I'm also in Taiwan for this cycle and will be posting regularly on Bluesky -- I have left behind the decrepit remains of Twitter for good, I hope -- and can be found at: @kharist.bsky.social. Bluesky finally opened posts to public viewing without requiring a Bluesky account, so I'm going to direct interested readers there for quick reactions on the campaign and breaking news. Also, for any Taiwan tweeps interested in making a similar migration, I have a few Bluesky access codes available -- hit me up on email and I'm happy to share.
I'll also highlight a couple of resources here on Taiwan elections.
- The Central Election Commission has a decent English-language version of their website, and will report results in real time here on January 13.
- MyFormosa (美麗島電子報) is the polling company with the best combination of a long track record of good survey work, frequent polls, and a detailed breakdown of their methodology. They may have a slightly green house effect but it's far less problematic than many of the other polling companies in this space.
- TaiwanPlus is covering the campaign in depth and will have three hours of live English-language coverage on election day.
- The Central News Agency's English-language site is Focus Taiwan, which also offers quality non-partisan news coverage.
- The Taipei Times is the English paper of record for Taiwan. It's a sister paper of the green (i.e.

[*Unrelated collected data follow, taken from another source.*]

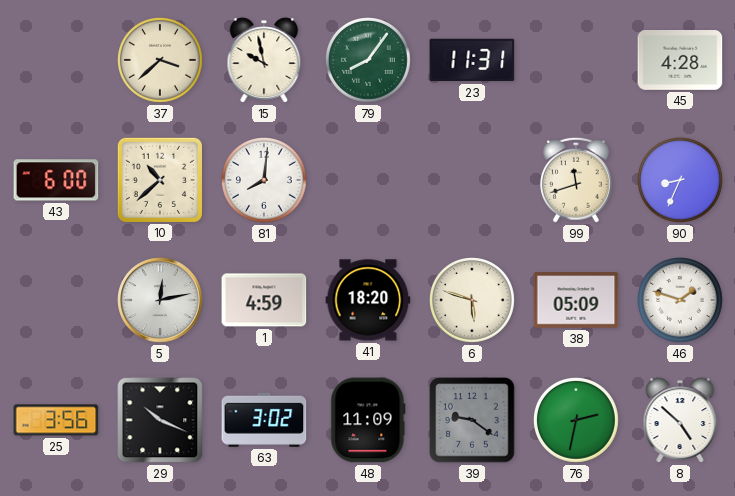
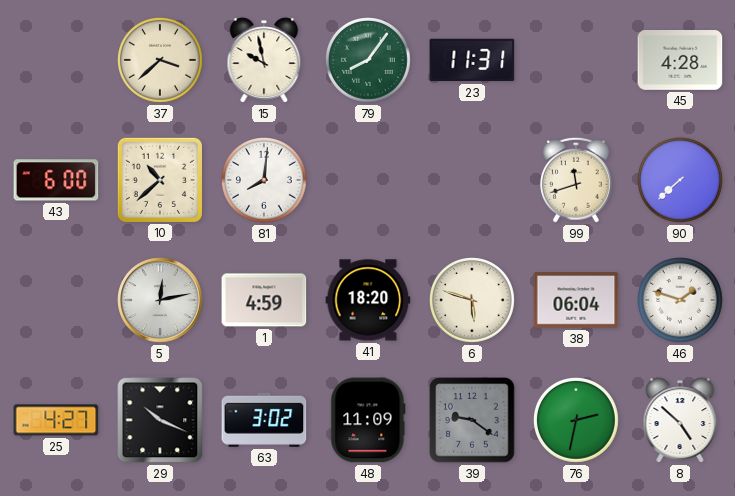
90: 8:34 -> 7:38
38: 05:09 -> 06:04
25: 3:56 -> 4:27
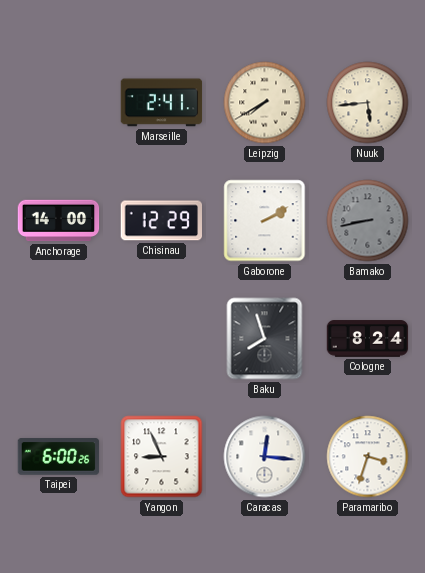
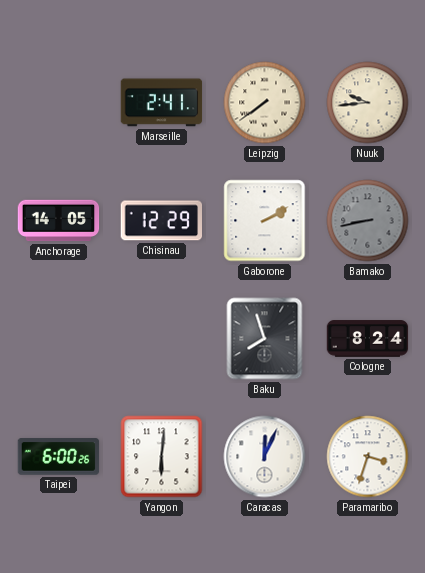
Leipzig: 7:40 -> 7:39
Nuuk: 5:44 -> 9:44
Anchorage: 14:00 -> 14:05
Yangon: 8:56 -> 6:01
Caracas: 12:16 -> 12:04
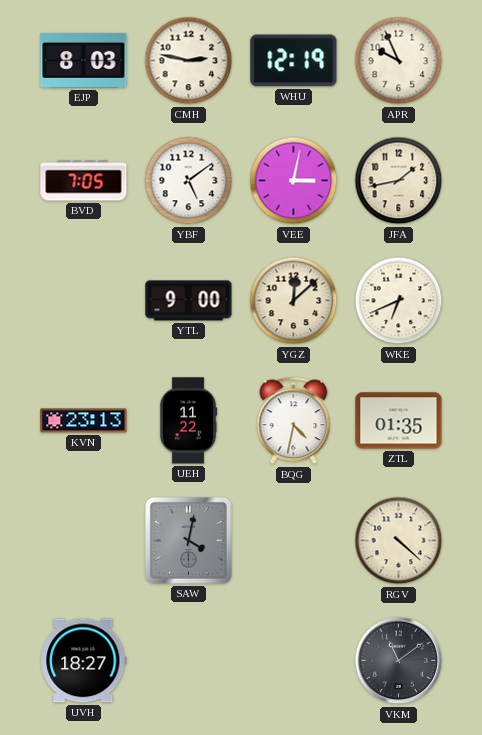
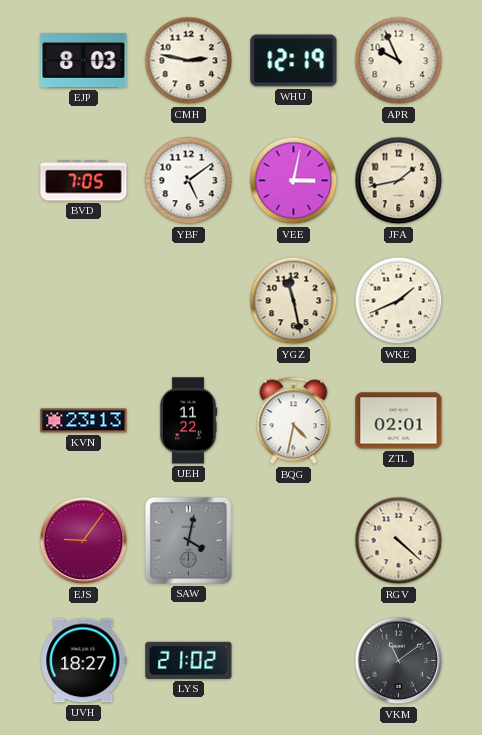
YTL: 9:00 -> none
YGZ: 12:08 -> 11:28
WKE: 6:41 -> 1:41
ZTL: 01:35 -> 02:01
EJS: none -> 9:06
LYS: none -> 21:02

DPP friendly) Liberty Times newspaper.
- Presidential and Vice Presidential Election and Recall Act (for the presidential election)
- Public Officials Election and Recall Act (for the Legislative Yuan elections)
- The Organic Law of the Central Election Commission
- Political Parties Act (passed in 2017, tightens requirements to start a political party and maintain one in good standing)
- Political Donations Act (passed in 2018, limits amounts and times for donations to candidates)
- Anti-Infiltration Act (passed in 2019, aimed at combatting PRC influence in Taiwan elections)
Finally, for those readers interested in a deeper look at Taiwan's electoral management practices, I have a recent book chapter laying out the rules from beginning to end of the electoral process. It covers questions like "Does Taiwan allow absentee voting?" (No) and "Can candidates withdraw from the presidential race now?" (also no).
This chapter is drawn from Electoral Malpractice in Asia: Bending the Rules, co-edited with Netina Tan and available from Lynne Rienner Publishing. It covers election regulations, rules, and their problems in 11 countries in the region: Japan, South Korea, Taiwan, Mongolia, the Philippines, Cambodia, Indonesia, Singapore, Malaysia, Thailand, and Myanmar/Burma.
The big takeaway from that comparative study is that Taiwan is now top of the pack in Asia for professional non-partisan electoral management, and the kinds of shenanigans that bedevil elections in much of the rest of the region have mostly been eliminated in Taiwan. Expect this year to be no different -- Taiwan's election day system of voting and counting is exceptionally fast, efficient, low-tech, and transparent, and much of the rest of the democratic world could learn a thing or two from how Taiwan conducts elections.